PRINCETON, WV (WOAY) – The yearly Veterans Day Parade in Princeton was brought back again after a brief hiatus last year due to COVID-19.

Locals lined up along Mercer Street where they got to see veterans, marching bands, and others head through the city. It even featured a real WWII jeep from the Mercer County War Museum. 

The parade ended after reaching the Mercer County Memorial Building, where a special ceremony would then take place.

Every year, an organization called Honor Flight works to bring veterans to Washington D.C. A regional variant in West Virginia is called Always Free Honor Flight. 

Each Veterans Day, Always Free Honor Flight dedicates bricks at the Mercer County Memorial Building. This year, 73 new bricks were installed and dedicated to local veterans. 

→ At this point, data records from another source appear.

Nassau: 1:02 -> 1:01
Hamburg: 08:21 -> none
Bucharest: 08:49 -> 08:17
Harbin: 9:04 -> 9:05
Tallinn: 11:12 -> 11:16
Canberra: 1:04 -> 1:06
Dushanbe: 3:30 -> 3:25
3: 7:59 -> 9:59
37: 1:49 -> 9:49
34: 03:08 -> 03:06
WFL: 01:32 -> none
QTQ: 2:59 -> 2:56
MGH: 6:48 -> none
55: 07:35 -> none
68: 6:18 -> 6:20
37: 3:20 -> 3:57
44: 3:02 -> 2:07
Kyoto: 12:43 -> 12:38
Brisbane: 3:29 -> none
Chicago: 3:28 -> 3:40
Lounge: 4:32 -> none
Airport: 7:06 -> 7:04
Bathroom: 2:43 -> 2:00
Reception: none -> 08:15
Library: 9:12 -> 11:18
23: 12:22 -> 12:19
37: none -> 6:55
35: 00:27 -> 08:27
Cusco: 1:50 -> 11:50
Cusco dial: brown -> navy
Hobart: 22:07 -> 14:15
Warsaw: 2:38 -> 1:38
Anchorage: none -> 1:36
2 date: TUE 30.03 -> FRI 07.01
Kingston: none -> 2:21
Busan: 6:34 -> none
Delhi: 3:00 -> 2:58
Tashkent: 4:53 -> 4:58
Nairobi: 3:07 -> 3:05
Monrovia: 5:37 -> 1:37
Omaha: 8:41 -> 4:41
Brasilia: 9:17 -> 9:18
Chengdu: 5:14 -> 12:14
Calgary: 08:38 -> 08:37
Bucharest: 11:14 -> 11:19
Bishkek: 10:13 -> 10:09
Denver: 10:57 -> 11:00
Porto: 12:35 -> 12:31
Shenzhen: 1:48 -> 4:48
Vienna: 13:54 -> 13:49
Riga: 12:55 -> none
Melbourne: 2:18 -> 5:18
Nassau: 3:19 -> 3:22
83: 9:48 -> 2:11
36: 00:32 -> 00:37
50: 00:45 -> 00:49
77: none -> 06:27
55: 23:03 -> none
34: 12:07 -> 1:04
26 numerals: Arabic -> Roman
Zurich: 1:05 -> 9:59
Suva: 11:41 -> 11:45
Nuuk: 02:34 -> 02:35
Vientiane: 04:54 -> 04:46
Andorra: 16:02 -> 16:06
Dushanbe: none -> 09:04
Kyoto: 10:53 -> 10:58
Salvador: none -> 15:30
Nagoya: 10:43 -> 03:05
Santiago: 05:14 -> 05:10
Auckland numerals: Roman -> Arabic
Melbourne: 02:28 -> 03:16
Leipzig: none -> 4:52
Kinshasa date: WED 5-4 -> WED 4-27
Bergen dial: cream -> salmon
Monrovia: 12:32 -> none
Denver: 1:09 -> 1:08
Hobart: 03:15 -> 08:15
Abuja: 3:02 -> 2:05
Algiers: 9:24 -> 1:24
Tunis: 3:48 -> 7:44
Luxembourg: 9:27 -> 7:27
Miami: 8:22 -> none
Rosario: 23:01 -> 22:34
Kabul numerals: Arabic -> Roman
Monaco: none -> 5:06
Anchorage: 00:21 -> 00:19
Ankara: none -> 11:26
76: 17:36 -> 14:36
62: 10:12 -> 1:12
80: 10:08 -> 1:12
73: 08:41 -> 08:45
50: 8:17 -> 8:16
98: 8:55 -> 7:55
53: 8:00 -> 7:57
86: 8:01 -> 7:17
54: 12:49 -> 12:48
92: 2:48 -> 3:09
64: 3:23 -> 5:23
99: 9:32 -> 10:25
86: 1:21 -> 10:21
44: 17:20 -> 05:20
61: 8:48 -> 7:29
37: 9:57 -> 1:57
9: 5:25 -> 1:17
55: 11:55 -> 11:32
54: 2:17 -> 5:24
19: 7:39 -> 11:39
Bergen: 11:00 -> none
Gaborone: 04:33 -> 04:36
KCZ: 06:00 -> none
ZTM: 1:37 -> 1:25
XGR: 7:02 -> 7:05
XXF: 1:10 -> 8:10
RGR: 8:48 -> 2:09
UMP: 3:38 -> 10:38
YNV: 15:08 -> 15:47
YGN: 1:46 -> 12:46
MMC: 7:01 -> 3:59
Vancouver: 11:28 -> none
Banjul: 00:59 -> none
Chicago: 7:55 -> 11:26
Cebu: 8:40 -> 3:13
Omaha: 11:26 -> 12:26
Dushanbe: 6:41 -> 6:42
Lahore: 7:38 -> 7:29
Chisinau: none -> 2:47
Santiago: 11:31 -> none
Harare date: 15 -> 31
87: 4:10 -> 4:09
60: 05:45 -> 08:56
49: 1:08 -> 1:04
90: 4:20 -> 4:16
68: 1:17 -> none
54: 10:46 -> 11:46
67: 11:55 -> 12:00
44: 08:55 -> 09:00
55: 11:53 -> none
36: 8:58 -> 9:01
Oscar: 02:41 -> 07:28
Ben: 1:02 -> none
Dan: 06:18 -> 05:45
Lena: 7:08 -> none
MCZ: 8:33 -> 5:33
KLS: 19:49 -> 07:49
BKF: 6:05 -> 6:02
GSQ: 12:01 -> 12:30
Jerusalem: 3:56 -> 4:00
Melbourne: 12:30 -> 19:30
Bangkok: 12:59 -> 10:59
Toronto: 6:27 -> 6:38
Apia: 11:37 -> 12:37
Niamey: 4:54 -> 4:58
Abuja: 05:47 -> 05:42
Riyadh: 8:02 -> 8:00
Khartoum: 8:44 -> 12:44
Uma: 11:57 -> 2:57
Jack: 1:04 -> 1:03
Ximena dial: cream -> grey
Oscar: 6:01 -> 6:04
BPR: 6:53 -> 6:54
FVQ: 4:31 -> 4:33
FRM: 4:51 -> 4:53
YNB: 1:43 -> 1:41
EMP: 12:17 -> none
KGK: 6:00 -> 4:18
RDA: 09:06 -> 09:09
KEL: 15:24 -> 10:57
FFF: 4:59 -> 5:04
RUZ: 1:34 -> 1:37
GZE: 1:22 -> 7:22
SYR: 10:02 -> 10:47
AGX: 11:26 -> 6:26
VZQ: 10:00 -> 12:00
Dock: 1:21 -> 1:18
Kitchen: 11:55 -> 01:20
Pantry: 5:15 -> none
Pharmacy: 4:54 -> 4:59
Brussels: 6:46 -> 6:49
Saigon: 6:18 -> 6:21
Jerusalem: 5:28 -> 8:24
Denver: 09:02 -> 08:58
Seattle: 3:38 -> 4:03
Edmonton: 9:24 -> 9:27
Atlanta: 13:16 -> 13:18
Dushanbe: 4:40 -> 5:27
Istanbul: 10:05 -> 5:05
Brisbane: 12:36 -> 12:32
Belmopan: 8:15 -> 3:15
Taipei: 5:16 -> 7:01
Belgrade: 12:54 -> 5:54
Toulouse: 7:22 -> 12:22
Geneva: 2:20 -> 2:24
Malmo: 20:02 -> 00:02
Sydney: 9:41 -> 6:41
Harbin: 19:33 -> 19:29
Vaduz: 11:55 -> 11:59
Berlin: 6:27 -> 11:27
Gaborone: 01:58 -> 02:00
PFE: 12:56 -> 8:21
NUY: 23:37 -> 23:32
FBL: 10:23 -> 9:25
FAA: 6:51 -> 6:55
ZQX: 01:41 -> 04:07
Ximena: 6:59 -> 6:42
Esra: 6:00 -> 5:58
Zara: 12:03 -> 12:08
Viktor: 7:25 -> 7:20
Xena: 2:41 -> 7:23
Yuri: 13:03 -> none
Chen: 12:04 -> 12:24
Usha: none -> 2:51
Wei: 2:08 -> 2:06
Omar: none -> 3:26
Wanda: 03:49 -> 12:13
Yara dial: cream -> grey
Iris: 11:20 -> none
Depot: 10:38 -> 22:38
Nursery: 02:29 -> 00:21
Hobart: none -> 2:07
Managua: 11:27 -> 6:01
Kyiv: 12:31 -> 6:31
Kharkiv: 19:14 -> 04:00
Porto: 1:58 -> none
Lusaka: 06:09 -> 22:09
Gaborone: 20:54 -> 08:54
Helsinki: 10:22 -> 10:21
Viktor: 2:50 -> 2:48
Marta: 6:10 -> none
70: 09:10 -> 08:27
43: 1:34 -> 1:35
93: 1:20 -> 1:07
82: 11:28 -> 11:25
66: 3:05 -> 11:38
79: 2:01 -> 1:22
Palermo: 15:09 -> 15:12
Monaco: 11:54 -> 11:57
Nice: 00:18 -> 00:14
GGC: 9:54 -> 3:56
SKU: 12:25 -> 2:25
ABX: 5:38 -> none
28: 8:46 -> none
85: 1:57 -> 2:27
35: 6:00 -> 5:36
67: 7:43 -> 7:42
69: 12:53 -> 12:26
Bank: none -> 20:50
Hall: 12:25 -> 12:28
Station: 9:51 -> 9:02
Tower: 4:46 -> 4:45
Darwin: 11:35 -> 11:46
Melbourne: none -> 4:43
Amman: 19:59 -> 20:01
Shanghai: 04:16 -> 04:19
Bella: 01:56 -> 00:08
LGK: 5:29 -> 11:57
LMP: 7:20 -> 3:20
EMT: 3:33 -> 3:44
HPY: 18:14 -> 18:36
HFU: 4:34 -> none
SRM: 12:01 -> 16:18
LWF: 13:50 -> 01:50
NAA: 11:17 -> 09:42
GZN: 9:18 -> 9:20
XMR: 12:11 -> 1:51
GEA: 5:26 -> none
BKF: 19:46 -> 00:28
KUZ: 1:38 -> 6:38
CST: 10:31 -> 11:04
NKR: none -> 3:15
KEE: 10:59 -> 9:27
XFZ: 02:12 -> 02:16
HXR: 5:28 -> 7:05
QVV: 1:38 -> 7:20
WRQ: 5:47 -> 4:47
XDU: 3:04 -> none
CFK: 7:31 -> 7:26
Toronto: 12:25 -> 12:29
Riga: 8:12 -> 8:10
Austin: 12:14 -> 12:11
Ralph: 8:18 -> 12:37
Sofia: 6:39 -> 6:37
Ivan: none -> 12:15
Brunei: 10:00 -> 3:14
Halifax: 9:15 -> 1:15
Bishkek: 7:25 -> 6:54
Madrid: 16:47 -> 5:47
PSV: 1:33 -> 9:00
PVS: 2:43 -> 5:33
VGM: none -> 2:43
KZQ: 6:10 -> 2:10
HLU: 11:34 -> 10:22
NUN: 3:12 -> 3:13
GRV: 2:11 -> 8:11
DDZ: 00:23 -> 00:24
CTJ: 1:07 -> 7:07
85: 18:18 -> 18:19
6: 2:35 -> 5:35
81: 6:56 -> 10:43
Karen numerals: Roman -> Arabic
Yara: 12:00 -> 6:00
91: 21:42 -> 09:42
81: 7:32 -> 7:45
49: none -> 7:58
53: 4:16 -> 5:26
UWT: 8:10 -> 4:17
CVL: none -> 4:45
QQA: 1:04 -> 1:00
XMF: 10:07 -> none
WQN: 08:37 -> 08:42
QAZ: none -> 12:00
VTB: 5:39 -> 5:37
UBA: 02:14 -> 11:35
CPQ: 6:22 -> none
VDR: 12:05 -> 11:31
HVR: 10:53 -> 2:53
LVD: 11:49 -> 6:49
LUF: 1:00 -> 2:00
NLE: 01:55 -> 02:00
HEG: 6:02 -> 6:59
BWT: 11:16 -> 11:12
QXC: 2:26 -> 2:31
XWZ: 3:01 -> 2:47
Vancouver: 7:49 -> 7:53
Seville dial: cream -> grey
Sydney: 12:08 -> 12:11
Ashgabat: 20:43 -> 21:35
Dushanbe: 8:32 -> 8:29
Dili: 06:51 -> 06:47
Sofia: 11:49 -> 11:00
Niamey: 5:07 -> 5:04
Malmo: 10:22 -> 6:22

“This is the Always Free Walk of Honor,” Board Member Marie Blackwell said. “We’re unveiling the new bricks that were donated and given in honor or in memory of a serviceman or woman that served our country.” 

Bricks that are purchased and dedicated to a veteran have their proceeds go to Always Free Honor Flight, giving more local veterans a chance to visit Washington D.C. free of charge. 

According to the Co-Coordinator for Always Free Honor Flight, it’s their goal to have these bricks serve as a permanent reminder to the sacrifices veterans gave. 

“My father was in WWII, my uncle was in Korea, my brother was in Vietnam, and my husband’s brother served in WWII in the Navy. It means a lot to me that I can come here anytime and look at my family’s bricks to know the sacrifices they made to keep this country free.” 

The ceremony concluded with remarks from Bluefield City Manager Harry Marson, who is a retired Colonel with the US Army. 

“Right now 26 million veterans walk among us. And on this day our nation thanks them all.”

Afterwards, the names of the 73 veterans added to the Walk of Honor were listed off one by one. 

The Walk of Honor at the Mercer County Memorial Building features bricks with the names of veterans from all kinds of time periods, even all the way back to the time of the Revolutionary War.